Kim Booth MP Greens Forests Spokesperson Friday, 20 March 2009 Contractors Paying the Price of Major Parties’ Failure to Support Positive Greens’ Solution
THE Tasmanian Greens today called on the Bartlett Labor Government and the Liberal Opposition to explain why both parties rejected the Tasmanian Greens’ proposal for an industry exit package for forest contractors in November last year. (Read motion below)
Greens Forests spokesperson Kim Booth MP said the Tasmanian Forest Contractors Association is now calling for government solutions to the downturn faced by forest contractors, and called on the Liberal Opposition and the Bartlett Labor Government to support the Greens’ proposal which will allow up to 30 percent of contractors to leave the industry with dignity, and without losing their family homes.
“Bartlett Labor and the Liberal Opposition must now explain to the Tasmanian community, and especially Tasmanian forest contractors, why they rejected the Greens’ proposal to pay out excess forest contractors in the industry, and to allow those who remain to earn a decent living,” said Mr Booth.

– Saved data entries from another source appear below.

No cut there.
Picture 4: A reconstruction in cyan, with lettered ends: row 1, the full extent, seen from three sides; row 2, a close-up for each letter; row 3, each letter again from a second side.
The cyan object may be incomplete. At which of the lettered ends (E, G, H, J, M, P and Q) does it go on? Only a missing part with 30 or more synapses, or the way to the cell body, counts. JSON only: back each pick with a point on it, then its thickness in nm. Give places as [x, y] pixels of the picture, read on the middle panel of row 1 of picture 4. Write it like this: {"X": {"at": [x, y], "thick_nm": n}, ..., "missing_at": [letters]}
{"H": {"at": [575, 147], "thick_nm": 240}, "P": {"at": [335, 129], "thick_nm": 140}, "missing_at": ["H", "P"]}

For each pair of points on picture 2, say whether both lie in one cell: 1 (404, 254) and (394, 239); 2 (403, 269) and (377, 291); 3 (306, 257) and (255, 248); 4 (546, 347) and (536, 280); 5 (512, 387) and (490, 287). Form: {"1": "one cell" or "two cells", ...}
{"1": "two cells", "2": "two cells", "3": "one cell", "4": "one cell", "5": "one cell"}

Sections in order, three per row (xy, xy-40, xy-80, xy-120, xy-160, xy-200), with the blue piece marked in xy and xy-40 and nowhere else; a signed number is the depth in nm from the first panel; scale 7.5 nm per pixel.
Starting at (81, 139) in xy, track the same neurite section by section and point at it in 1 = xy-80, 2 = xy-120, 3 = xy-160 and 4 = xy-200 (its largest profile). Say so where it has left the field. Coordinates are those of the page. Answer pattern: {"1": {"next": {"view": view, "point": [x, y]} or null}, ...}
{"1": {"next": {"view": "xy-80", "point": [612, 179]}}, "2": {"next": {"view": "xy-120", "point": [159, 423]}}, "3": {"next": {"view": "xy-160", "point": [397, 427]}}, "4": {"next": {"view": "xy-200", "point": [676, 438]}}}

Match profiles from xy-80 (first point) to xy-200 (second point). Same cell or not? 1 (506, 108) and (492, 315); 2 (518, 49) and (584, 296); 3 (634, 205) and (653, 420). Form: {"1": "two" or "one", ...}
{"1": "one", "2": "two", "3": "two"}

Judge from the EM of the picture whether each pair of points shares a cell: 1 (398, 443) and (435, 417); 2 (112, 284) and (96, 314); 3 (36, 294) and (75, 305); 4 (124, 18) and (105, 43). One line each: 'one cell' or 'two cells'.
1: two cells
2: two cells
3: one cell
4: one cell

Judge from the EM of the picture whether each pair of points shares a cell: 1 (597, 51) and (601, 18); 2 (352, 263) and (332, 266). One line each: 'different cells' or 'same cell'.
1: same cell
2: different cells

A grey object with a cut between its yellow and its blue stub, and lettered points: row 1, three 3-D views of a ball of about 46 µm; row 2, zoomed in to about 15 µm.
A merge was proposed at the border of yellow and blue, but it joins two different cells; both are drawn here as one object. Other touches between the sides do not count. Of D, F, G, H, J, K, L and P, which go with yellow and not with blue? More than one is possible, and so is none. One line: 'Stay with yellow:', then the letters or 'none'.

“At the time there was no good reason to reject the package, and I suspect that it was done simply because the Greens suggested it, rather than for any practical or realistic reason.”
“Forest contractors are now paying the price of the Liberal and Labor Parties’ failure to support good policy when they see it.”
“Labor has long supported excess capacity in the forest sector, which has allowed the big players to set forest contractors against each other, and which has forced contractors to accept increasingly harsh and oppressive contracts that are grinding entire families into the ground, and sending many into bankruptcy.”
“If Liberal and Labor had supported the Greens in November last year, there would have been an opportunity for forest contractors to get out of a declining industry without losing their homes and other assets – this chance has now been lost and Labor and Liberal must explain why that is so,” said Mr Booth.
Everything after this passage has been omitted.